B. Les élections de 2012 et de 2015

[8] En 2012, l’intimé s’est porté candidat à un poste de conseiller, mais sa candidature a été rejetée par le directeur des élections de l’époque, car son dossier de mise en candidature était incomplet. En appel de cette décision, l’appelant Fred Porter (qui agissait alors à titre d’arbitre) n’a pas tenu compte des infractions mentionnées dans la vérification des antécédents criminels de l’intimé ni n’a statué sur ces infractions, et ce ne fut pas un des motifs invoqués pour rejeter la candidature de l’intimé à cette élection.

[9] Nous remarquons toutefois que le rapport complet que l’arbitre a envoyé à l’intimé le 3 juillet 2012 (et qui a été déposé à titre de pièce B jointe à la déclaration sous serment de l’intimé à la Cour fédérale) comprend les notes de l’arbitre au sujet d’une entrevue réalisée avec le chef et le conseil. Il semble se dégager de ces notes qu’il avait été établi qu’une personne ne pouvait être acceptée comme candidate si elle avait été déclarée coupable d’un acte criminel, et que les membres du Conseil étaient d’avis qu’une candidature devait être rejetée si la vérification des antécédents criminels de la personne révélait une déclaration de culpabilité. Lors de l’audience devant notre Cour, l’avocat de l’intimé a allégué que ces notes constituaient une preuve par ouï-dire et qu’elles ne devraient pas être prises en compte. L’avocat des appelants a répliqué que ces notes avaient été présentées en preuve par l’intimé lui-même et qu’elles ne devraient donc pas être exclues. Quelle que soit la valeur de cette objection, il est trop tard, en appel, pour la soulever. Il est en effet bien établi que toute objection à l’admissibilité d’éléments de preuve doit, dans les instances civiles tout au moins, être soulevée au moment où ces éléments sont présentés pour la première fois : Sidney N. Lederman, Alan W. Bryant & Michelle Fuerst, Sopinka, Lederman & Bryant: The Law of Evidence in Canada, 5e éd. (Toronto : LexisNexis Canada, 2018), par. 2.109. Comme l’intimé ne s’est pas opposé à l’admissibilité des notes de l’arbitre à la Cour fédérale, je refuse de me prononcer sur cette objection. Quoi qu’il en soit, les éléments de preuve contestés ne sont pas déterminants.

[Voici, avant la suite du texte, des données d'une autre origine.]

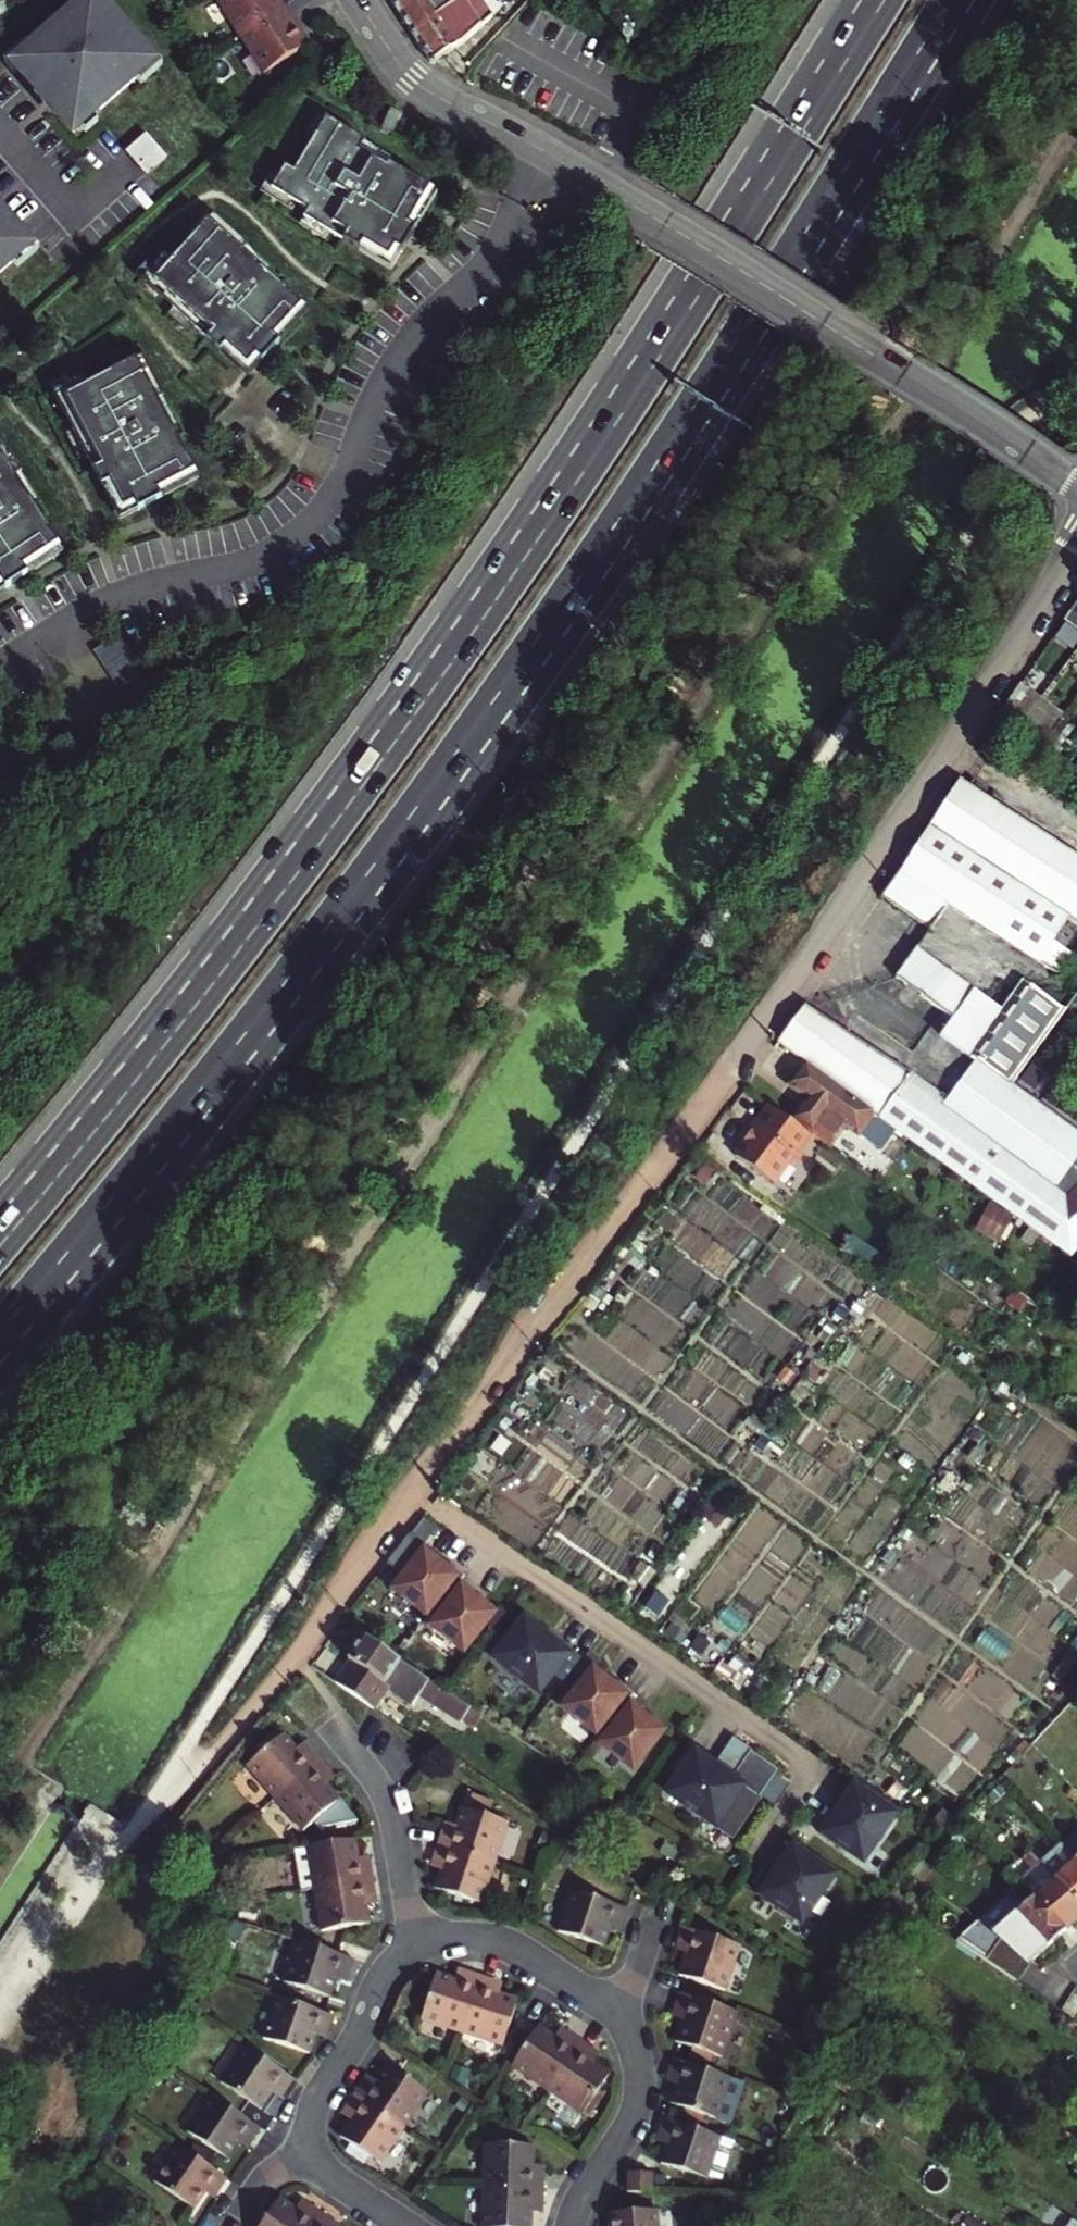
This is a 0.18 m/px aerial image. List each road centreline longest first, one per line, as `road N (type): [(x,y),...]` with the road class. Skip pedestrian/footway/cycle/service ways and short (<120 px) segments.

[10] En 2015, avant que soit lancé le processus de mise en candidature en vue des élections à venir, l’appelant Fred Porter, qui agissait alors à titre de directeur des élections, a demandé un avis juridique pour savoir si une candidature pouvait être refusée du fait qu’un candidat avait un casier judiciaire. Selon l’avis juridique qui lui a été donné, le code électoral empêchait les personnes déclarées coupables d’actes criminels de se porter candidates au poste de chef ou de conseiller. Même s’il était précisé, dans cet avis juridique, que le code électoral ne disait rien au sujet du rejet de candidatures fondé sur le casier judiciaire, il était mentionné que l’intention de la collectivité était clairement d’empêcher les personnes déclarées coupables d’actes criminels d’être titulaires d’une charge. C’était la raison pour laquelle, dans la pratique, les candidats devaient présenter une habilitation de sécurité et une vérification de leurs antécédents criminels avec leur dossier de mise en candidature.

C. Élections de 2018

[11] Le 5 février 2018, le chef et le conseil de la Première Nation ont adopté une résolution annonçant que les prochaines élections se tiendraient le 8 juin 2018. L’appelante Paula Hyslop, la directrice des élections désignée, devait superviser le processus électoral et veiller à ce qu’il se déroule conformément au code électoral. L’appelant Fred Porter, qui avait été nommé arbitre, devait traiter les plaintes et les appels relatifs aux élections, conformément au code électoral.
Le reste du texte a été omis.